**TASK PROMPT**
Can the data below be echoed back word for word?

**DATA TO PROCESS**
^^^^^^^^

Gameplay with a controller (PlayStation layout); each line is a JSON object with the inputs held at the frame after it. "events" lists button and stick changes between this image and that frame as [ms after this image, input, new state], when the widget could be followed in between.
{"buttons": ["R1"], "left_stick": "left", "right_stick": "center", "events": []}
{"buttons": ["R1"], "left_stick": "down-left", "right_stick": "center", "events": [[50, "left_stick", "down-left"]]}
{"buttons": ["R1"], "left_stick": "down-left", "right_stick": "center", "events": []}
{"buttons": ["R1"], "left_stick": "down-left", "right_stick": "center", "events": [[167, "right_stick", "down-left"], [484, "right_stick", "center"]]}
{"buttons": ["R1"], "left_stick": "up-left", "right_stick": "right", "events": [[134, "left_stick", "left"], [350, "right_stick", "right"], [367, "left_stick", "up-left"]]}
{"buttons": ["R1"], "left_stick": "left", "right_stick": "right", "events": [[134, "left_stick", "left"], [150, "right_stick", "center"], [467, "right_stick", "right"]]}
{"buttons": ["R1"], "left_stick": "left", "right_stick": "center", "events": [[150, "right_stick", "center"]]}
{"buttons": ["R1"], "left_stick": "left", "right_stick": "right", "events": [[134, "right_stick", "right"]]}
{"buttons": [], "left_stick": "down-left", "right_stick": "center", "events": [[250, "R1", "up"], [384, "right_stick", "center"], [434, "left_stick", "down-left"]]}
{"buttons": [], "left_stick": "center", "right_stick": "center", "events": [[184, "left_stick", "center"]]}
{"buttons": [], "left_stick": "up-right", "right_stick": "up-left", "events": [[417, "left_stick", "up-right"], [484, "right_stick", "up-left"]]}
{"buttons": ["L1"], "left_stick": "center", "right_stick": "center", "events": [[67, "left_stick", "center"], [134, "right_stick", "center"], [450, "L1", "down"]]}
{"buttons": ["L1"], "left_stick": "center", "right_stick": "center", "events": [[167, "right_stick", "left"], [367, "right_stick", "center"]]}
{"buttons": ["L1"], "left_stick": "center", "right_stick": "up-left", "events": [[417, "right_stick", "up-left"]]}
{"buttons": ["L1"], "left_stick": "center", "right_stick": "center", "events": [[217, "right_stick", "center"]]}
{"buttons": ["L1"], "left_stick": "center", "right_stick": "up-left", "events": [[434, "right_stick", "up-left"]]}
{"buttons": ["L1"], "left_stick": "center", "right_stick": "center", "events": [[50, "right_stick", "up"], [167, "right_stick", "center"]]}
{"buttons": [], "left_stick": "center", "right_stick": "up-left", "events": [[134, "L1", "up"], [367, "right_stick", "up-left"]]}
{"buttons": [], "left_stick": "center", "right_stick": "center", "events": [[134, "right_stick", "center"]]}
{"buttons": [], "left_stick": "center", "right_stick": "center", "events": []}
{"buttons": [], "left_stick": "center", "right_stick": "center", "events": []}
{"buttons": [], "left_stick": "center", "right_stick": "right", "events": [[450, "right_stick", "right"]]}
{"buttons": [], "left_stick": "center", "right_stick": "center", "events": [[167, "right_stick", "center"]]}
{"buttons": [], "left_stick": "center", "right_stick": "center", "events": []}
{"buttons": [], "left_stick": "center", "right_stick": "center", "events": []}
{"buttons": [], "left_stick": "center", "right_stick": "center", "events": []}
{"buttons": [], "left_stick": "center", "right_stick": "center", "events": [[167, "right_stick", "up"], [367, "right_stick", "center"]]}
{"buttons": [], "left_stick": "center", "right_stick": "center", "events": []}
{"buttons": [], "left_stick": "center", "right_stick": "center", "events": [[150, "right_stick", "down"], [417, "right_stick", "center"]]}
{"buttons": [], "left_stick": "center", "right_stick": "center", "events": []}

^^^^^^^^

**SOLUTION TO THIS EXERCISE**
Gameplay with a controller (PlayStation layout); each line is a JSON object with the inputs held at the frame after it. "events" lists button and stick changes between this image and that frame as [ms after this image, input, new state], when the widget could be followed in between.
{"buttons": ["R1"], "left_stick": "left", "right_stick": "center", "events": []}
{"buttons": ["R1"], "left_stick": "down-left", "right_stick": "center", "events": [[50, "left_stick", "down-left"]]}
{"buttons": ["R1"], "left_stick": "down-left", "right_stick": "center", "events": []}
{"buttons": ["R1"], "left_stick": "down-left", "right_stick": "center", "events": [[167, "right_stick", "down-left"], [484, "right_stick", "center"]]}
{"buttons": ["R1"], "left_stick": "up-left", "right_stick": "right", "events": [[134, "left_stick", "left"], [350, "right_stick", "right"], [367, "left_stick", "up-left"]]}
{"buttons": ["R1"], "left_stick": "left", "right_stick": "right", "events": [[134, "left_stick", "left"], [150, "right_stick", "center"], [467, "right_stick", "right"]]}
{"buttons": ["R1"], "left_stick": "left", "right_stick": "center", "events": [[150, "right_stick", "center"]]}
{"buttons": ["R1"], "left_stick": "left", "right_stick": "right", "events": [[134, "right_stick", "right"]]}
{"buttons": [], "left_stick": "down-left", "right_stick": "center", "events": [[250, "R1", "up"], [384, "right_stick", "center"], [434, "left_stick", "down-left"]]}
{"buttons": [], "left_stick": "center", "right_stick": "center", "events": [[184, "left_stick", "center"]]}
{"buttons": [], "left_stick": "up-right", "right_stick": "up-left", "events": [[417, "left_stick", "up-right"], [484, "right_stick", "up-left"]]}
{"buttons": ["L1"], "left_stick": "center", "right_stick": "center", "events": [[67, "left_stick", "center"], [134, "right_stick", "center"], [450, "L1", "down"]]}
{"buttons": ["L1"], "left_stick": "center", "right_stick": "center", "events": [[167, "right_stick", "left"], [367, "right_stick", "center"]]}
{"buttons": ["L1"], "left_stick": "center", "right_stick": "up-left", "events": [[417, "right_stick", "up-left"]]}
{"buttons": ["L1"], "left_stick": "center", "right_stick": "center", "events": [[217, "right_stick", "center"]]}
{"buttons": ["L1"], "left_stick": "center", "right_stick": "up-left", "events": [[434, "right_stick", "up-left"]]}
{"buttons": ["L1"], "left_stick": "center", "right_stick": "center", "events": [[50, "right_stick", "up"], [167, "right_stick", "center"]]}
{"buttons": [], "left_stick": "center", "right_stick": "up-left", "events": [[134, "L1", "up"], [367, "right_stick", "up-left"]]}
{"buttons": [], "left_stick": "center", "right_stick": "center", "events": [[134, "right_stick", "center"]]}
{"buttons": [], "left_stick": "center", "right_stick": "center", "events": []}
{"buttons": [], "left_stick": "center", "right_stick": "center", "events": []}
{"buttons": [], "left_stick": "center", "right_stick": "right", "events": [[450, "right_stick", "right"]]}
{"buttons": [], "left_stick": "center", "right_stick": "center", "events": [[167, "right_stick", "center"]]}
{"buttons": [], "left_stick": "center", "right_stick": "center", "events": []}
{"buttons": [], "left_stick": "center", "right_stick": "center", "events": []}
{"buttons": [], "left_stick": "center", "right_stick": "center", "events": []}
{"buttons": [], "left_stick": "center", "right_stick": "center", "events": [[167, "right_stick", "up"], [367, "right_stick", "center"]]}
{"buttons": [], "left_stick": "center", "right_stick": "center", "events": []}
{"buttons": [], "left_stick": "center", "right_stick": "center", "events": [[150, "right_stick", "down"], [417, "right_stick", "center"]]}
{"buttons": [], "left_stick": "center", "right_stick": "center", "events": []}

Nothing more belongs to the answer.